Four. Trained the managers to use it. The capability isn't useful if the manager doesn't know it exists or how to use it. The 20% have built short, hands-on training (often inside their first-time-manager curriculum) on how to use AI in their daily work.

How to move from 80% to 20%

Three steps in order. Each takes weeks, not months.

Step 1: AI use policy. Write it. Not the company-wide one — the people-function one. What managers can use AI for. What HR can use AI for. What recruiting can use AI for. What's gated and how. What's prohibited. Two pages. Counsel-reviewed. Posted internally.

Step 2: pick one process. Recruiting is the most common starting point. Performance summarization is the highest-leverage if your manager cohort is sophisticated. Comp drift detection is the highest-leverage if your company is in a pay-transparency-active state and you have the data. Pick one. Rebuild it.

Step 3: measure and tune. After ninety days, measure: time saved, error rate, manager adoption, candidate experience. Use the data to either expand the deployment to the next process or fix what isn't working in the first one.
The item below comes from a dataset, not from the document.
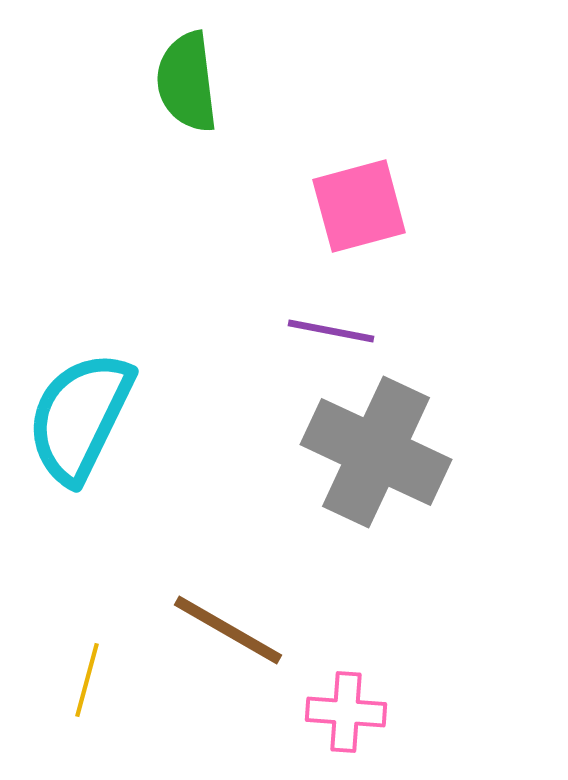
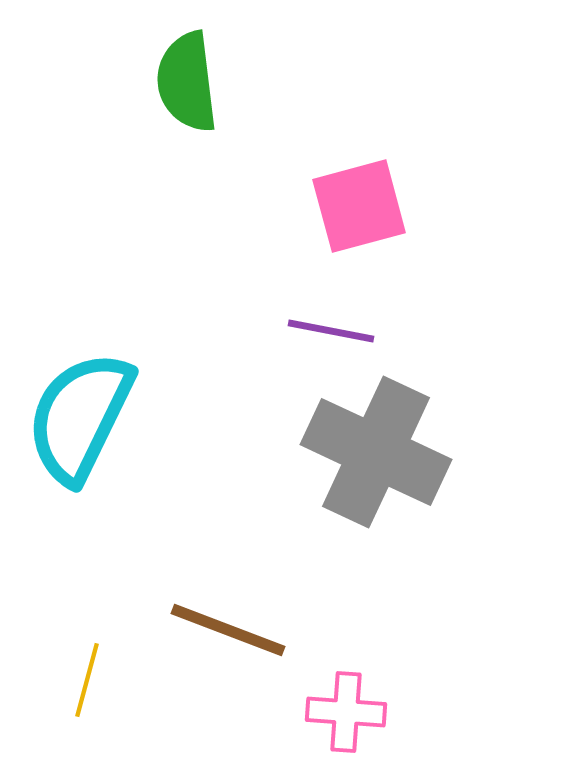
brown line: rotated 9 degrees counterclockwise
Don't deploy a second process before the first one is calibrated.

The 80% who haven't acted are mostly waiting for clarity that's never going to land. The technology is faster than the certainty. The companies that move now — with documented policies, deliberate process selection, and measurement — pull ahead within twelve months. By eighteen months out, the gap between the 20% and the 80% will be measurable in retention, hiring throughput, and pay-equity defensibility.

That's the opportunity. It's open right now. The 80% won't be the 80% in two years; the question is whether you're in the cohort that closed the gap or the cohort that fell further behind.